When to choose Hook0
Hook0 may be the right choice if you need dedicated on-premise deployment with infrastructure entirely within your own data center, if EU-only data hosting meets your requirements and you want the simplest possible setup, if your team already uses Sentry and wants webhook health monitoring integrated into your existing error tracking, or if you're building a small-scale webhook implementation and Hook0's free tier (1 developer, 1 application) is sufficient to get started.
Conclusion
Hookdeck Outpost and Hook0 both solve the problem of sending webhooks reliably. The difference is in scope and cost. Outpost delivers the essentials (native multi-destination support, OpenTelemetry on every tier, a white-label portal with custom UI API, full open-source parity, uncapped rate limits, and multi-region hosting) at 5-7x lower cost per event.

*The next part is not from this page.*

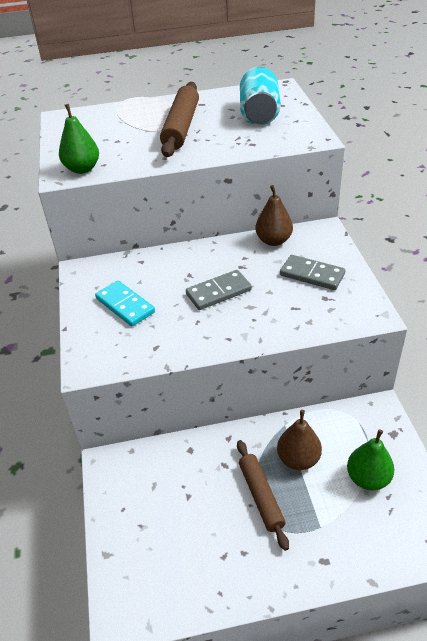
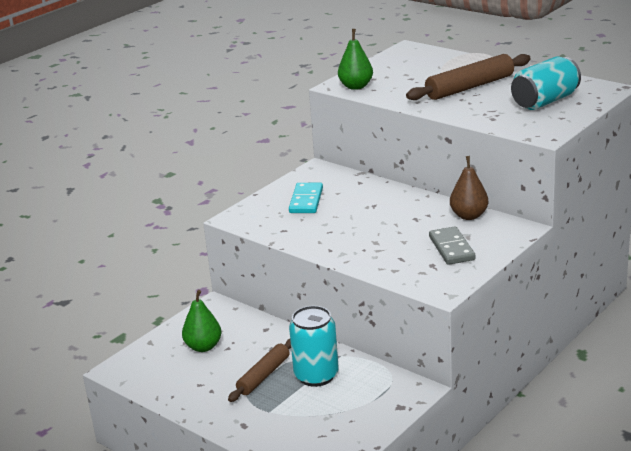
camera: 50 degrees right, 15 degrees down
(218, 292) = (372, 224): grey domino -> none
(298, 459) = (316, 375): brown pear -> turquoise can
(368, 478) = (338, 413): green pear -> green pear (203, 347)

Hook0 offers a simpler getting-started experience with an on-premise deployment option and Sentry integration, but delivers to HTTPS only, has a 99.9% SLA, and prices by daily event caps.
For teams that need reliable event delivery to diverse destinations with enterprise-grade observability and compliance, Outpost is the more cost-effective and capable choice. For teams with a straightforward HTTPS-only webhook use case and a hard requirement for on-premise deployment, Hook0 is worth evaluating.